- [Request]
Render the material from the line containing "Pregunta1, Pregunta2" through the line containing "To the nearest percent, what percentage of the pie is Adjusted", inclusive of both, as a Markdown table with the columns Row and Line. Omit blank lines, and give each remaining line its row number.

- [Supplied material]
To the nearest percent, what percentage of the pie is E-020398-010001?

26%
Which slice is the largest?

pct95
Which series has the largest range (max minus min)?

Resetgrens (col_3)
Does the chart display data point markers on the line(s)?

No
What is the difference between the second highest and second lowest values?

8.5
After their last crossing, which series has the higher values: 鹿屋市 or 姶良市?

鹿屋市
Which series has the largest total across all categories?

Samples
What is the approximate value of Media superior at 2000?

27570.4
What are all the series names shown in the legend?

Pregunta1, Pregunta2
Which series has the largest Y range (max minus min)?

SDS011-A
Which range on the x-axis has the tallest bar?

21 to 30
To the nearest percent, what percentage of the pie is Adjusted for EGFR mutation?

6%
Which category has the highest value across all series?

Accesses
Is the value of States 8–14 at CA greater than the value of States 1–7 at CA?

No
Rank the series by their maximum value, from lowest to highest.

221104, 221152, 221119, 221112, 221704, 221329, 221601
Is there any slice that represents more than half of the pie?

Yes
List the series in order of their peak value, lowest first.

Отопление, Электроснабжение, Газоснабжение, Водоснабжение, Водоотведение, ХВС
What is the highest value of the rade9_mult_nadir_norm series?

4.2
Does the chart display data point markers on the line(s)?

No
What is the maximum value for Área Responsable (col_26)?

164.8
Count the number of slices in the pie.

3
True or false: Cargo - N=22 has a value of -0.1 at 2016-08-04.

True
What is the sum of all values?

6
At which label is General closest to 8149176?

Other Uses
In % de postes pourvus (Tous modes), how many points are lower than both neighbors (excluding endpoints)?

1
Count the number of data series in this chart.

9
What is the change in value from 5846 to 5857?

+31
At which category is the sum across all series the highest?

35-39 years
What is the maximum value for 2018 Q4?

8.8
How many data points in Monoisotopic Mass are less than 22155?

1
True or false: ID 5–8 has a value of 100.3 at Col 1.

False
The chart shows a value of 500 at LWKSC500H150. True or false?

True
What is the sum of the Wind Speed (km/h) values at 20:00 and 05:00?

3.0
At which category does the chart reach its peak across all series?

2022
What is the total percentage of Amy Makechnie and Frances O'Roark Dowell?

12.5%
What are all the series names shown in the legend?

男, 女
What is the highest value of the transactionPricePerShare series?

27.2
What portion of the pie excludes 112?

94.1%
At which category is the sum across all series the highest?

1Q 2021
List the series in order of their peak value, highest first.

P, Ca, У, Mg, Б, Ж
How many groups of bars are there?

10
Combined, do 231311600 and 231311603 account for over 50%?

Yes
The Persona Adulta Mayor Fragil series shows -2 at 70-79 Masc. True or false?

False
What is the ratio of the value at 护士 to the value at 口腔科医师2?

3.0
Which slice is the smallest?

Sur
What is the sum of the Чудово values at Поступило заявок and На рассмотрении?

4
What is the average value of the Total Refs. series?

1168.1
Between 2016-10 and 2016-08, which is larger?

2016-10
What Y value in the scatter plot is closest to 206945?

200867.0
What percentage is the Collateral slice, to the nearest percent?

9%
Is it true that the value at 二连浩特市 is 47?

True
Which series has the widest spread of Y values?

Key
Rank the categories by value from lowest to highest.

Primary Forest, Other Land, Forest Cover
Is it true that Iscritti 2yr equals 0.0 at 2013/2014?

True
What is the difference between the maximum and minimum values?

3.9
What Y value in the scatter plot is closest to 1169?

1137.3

- [Answer to this exercise]
| Row | Line |
|---|---|
| 1 | Pregunta1, Pregunta2 |
| 2 | Which series has the largest Y range (max minus min)? |
| 3 | SDS011-A |
| 4 | Which range on the x-axis has the tallest bar? |
| 5 | 21 to 30 |
| 6 | To the nearest percent, what percentage of the pie is Adjusted for EGFR mutation? |